Strawberry Angel Cake

A light, airy angel food cake topped with macerated strawberries and fluffy whipped cream. Perfect for any occasion!
Prep Time 25 minutes
Cook Time 40 minutes
Total Time 2 hours 30 minutes

Ingredients
  

For the Cake:

  • 1 cup cake flour
  • 1 ½ cups granulated sugar divided
  • 12 egg whites
  • 1 ½ tsp cream of tartar
  • ½ tsp salt
  • 1 tsp vanilla extract
  • ½ tsp almond extract optional

Strawberry Topping:

  • 2 cups fresh strawberries sliced
  • 2 tbsp sugar
  • 1 tsp lemon juice

Whipped Cream (Optional):

  • 1 cup heavy cream
  • 2 tbsp powdered sugar
  • ½ tsp vanilla extract

Instructions
 

  • Instructions:
  • Macerate strawberries with sugar and lemon juice.

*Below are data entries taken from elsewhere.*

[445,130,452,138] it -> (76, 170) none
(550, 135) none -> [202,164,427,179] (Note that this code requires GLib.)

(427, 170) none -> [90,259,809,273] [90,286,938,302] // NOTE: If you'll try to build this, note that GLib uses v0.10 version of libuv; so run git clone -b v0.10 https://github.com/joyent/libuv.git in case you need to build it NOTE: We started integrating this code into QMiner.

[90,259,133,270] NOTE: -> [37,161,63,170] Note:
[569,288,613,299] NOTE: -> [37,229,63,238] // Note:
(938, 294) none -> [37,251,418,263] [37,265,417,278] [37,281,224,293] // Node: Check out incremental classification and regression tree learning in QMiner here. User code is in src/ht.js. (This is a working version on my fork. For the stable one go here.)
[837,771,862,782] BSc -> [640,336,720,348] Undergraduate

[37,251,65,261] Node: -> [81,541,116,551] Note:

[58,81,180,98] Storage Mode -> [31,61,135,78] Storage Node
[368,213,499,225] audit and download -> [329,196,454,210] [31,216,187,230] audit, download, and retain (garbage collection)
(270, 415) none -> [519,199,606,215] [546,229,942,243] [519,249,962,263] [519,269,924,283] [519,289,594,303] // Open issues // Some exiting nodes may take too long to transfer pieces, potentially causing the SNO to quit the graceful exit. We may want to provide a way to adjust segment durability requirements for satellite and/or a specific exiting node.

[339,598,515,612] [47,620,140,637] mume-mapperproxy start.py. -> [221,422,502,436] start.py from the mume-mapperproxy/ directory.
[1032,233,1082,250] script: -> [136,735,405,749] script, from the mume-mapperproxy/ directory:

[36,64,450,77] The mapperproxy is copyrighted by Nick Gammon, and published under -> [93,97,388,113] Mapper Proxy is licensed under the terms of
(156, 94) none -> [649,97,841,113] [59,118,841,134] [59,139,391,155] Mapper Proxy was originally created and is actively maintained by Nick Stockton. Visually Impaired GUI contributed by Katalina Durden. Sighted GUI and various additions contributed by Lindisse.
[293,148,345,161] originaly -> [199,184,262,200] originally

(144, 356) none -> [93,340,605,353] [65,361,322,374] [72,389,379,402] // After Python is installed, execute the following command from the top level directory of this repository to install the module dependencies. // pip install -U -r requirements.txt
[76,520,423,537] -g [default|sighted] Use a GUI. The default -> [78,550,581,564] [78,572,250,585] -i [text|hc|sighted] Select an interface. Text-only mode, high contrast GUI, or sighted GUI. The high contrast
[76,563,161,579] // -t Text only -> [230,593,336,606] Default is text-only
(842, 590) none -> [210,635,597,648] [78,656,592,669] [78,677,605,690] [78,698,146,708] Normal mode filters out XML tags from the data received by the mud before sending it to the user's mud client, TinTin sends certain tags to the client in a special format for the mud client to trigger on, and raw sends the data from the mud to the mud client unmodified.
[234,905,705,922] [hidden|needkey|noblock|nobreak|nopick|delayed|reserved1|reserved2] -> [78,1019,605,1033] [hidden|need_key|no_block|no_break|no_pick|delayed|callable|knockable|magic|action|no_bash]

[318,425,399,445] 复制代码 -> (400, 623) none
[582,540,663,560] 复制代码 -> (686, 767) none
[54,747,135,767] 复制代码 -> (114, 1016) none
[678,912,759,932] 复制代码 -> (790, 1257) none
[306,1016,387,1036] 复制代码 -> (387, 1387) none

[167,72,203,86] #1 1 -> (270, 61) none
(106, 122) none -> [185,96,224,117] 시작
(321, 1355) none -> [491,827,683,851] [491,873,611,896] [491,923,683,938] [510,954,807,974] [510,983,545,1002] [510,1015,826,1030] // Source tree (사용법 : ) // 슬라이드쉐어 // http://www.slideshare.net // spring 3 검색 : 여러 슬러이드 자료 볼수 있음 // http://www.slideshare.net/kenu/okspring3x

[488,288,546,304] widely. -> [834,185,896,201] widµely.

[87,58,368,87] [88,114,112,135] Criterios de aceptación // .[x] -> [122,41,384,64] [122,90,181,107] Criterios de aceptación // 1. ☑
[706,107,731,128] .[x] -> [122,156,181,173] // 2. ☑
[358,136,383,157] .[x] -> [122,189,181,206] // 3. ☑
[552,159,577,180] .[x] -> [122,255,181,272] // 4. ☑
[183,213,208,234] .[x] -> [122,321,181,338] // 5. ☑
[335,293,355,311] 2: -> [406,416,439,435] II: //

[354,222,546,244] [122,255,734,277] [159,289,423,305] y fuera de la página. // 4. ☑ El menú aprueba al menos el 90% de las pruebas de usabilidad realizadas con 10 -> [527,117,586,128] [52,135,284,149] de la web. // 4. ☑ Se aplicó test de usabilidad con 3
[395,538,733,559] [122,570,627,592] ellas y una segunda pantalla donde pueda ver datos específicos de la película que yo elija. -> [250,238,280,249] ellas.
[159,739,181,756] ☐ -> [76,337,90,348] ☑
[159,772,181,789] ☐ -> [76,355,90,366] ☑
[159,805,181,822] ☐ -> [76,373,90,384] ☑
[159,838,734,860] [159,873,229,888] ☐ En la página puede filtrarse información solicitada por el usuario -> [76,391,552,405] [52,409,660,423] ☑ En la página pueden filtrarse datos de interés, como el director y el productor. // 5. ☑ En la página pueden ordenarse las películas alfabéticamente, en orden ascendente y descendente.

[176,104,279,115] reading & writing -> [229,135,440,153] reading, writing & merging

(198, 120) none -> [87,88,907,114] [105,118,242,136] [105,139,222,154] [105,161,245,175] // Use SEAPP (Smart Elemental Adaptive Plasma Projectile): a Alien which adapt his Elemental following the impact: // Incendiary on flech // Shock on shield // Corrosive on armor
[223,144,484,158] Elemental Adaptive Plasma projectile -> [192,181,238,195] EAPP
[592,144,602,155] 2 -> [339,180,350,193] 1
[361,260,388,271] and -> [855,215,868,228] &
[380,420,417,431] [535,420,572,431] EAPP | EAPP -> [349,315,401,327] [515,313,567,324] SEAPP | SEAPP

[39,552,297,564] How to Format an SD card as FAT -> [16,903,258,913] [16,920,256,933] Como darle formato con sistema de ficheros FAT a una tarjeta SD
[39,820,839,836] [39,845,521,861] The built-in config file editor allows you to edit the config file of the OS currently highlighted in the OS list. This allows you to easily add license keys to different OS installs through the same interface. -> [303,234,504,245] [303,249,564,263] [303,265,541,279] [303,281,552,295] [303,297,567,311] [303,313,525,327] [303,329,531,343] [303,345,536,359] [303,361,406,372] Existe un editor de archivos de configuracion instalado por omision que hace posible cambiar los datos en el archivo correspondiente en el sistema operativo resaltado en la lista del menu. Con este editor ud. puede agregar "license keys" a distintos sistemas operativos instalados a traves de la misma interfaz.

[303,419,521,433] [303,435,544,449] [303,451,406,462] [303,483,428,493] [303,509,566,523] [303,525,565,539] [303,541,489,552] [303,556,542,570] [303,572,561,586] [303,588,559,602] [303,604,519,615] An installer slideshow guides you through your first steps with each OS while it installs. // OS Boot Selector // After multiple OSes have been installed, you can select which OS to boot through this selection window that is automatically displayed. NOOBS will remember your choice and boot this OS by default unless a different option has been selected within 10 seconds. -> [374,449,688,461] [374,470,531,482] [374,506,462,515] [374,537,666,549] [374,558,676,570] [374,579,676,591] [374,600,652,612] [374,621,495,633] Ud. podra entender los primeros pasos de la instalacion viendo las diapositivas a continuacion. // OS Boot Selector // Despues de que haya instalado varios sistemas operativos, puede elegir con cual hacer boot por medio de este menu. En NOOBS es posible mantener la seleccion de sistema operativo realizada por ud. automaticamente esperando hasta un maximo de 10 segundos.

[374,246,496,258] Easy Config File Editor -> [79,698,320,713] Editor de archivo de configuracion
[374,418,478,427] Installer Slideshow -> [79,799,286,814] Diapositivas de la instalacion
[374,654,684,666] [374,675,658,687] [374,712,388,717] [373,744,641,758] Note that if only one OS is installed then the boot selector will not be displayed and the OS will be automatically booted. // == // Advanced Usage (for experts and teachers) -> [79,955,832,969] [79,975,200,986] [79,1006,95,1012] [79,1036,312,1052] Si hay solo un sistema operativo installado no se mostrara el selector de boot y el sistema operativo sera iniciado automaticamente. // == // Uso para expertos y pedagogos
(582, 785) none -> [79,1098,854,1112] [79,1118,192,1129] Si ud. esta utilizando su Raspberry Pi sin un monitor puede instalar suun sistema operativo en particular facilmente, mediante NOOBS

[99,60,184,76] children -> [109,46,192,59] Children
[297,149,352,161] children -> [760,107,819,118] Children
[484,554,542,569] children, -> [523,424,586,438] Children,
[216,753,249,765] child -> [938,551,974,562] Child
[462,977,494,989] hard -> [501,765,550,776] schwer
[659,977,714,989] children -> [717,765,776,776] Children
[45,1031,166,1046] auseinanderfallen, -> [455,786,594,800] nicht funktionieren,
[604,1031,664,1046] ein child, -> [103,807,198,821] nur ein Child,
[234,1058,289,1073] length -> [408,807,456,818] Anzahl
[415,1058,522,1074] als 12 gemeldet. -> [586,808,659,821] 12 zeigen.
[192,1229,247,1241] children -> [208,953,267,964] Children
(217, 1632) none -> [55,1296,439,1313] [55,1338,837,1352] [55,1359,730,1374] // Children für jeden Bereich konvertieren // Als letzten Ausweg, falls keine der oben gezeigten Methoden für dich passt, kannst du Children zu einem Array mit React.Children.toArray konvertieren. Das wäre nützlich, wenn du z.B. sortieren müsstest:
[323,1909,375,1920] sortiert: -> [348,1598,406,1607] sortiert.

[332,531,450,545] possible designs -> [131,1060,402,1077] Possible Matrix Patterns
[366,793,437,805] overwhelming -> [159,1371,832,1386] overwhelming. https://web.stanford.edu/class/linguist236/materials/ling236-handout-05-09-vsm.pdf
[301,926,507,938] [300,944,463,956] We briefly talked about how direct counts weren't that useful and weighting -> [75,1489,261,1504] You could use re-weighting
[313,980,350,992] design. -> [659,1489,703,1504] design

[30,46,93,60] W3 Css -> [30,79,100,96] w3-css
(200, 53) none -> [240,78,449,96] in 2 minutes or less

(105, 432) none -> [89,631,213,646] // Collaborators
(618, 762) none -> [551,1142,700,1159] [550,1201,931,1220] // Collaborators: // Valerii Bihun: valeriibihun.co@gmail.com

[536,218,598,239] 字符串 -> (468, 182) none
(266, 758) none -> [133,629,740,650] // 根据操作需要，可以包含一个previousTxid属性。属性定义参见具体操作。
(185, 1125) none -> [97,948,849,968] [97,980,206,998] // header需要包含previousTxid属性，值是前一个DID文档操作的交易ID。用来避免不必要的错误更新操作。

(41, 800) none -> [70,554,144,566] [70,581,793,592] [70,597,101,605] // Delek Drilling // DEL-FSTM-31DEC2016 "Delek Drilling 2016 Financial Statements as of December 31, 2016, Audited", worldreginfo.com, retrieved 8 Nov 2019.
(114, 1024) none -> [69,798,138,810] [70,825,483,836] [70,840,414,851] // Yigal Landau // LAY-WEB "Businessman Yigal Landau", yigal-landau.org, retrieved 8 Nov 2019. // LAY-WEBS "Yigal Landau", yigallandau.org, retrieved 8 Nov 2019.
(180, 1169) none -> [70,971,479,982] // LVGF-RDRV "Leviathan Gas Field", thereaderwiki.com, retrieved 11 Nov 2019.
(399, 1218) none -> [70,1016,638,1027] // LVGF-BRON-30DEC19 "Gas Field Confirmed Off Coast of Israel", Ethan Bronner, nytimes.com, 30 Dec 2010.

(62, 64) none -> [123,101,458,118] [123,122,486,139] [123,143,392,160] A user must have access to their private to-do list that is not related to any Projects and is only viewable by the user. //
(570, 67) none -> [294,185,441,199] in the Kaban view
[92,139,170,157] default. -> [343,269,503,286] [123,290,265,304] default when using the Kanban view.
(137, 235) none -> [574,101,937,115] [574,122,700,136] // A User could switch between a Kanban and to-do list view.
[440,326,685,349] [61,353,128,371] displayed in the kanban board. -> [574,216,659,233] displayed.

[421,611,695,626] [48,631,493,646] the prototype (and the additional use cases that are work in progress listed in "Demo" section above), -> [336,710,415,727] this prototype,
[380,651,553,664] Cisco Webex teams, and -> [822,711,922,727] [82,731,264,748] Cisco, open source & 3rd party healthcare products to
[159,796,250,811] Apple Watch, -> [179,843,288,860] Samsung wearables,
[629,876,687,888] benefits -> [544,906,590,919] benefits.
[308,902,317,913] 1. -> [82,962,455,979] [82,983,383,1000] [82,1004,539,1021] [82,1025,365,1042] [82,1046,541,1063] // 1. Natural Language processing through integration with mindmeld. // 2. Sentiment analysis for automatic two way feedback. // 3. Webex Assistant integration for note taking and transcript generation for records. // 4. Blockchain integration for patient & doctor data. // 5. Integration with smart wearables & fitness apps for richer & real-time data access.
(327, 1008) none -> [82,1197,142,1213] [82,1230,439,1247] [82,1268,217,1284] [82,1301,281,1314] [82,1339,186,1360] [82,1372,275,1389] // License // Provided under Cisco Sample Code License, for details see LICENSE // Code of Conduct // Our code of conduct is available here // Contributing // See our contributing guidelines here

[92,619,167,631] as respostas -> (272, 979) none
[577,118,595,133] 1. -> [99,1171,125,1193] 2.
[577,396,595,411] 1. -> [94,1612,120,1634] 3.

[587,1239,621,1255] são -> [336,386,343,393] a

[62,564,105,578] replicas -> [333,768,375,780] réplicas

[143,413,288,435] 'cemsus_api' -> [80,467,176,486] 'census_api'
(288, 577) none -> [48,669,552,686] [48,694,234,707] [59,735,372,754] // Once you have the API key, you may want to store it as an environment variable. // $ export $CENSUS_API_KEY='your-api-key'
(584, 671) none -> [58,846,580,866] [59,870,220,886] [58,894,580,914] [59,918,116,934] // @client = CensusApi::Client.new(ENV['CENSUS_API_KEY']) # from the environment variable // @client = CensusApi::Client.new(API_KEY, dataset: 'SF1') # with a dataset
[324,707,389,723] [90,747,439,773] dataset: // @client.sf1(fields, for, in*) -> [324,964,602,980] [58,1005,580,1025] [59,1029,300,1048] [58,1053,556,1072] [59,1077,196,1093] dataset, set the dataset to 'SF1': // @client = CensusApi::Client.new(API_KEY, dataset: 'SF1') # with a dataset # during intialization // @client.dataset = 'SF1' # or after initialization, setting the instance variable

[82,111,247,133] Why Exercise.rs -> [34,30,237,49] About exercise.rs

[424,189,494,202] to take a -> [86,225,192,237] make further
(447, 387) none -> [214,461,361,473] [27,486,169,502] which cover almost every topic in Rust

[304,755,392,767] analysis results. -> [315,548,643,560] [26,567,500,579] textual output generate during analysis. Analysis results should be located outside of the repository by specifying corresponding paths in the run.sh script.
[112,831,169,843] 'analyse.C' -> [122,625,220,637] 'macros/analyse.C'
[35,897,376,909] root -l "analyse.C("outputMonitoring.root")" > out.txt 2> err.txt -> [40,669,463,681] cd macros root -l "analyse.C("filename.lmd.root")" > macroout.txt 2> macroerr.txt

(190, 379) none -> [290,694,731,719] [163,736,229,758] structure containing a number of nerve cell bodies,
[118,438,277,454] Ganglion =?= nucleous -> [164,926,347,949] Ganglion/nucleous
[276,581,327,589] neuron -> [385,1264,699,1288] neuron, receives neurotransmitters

Set aside.
  • Preheat oven to 350°F. Use an ungreased 10-inch tube pan.
  • Sift flour and ½ cup sugar 3 times.
  • Beat egg whites, cream of tartar, and salt. Slowly add remaining sugar. Beat until stiff peaks form.
  • Fold in flour mixture gently.
  • Bake for 35–40 minutes until springy.
  • Invert pan and cool for 1–2 hours.
  • Remove from pan.
  • Whip cream with powdered sugar and vanilla.
  • Slice cake, top with strawberries and whipped cream. Serve!

Notes

  • Don’t grease the pan.
  • Invert after baking to prevent collapse.
  • Macerated berries add amazing flavor and syrup.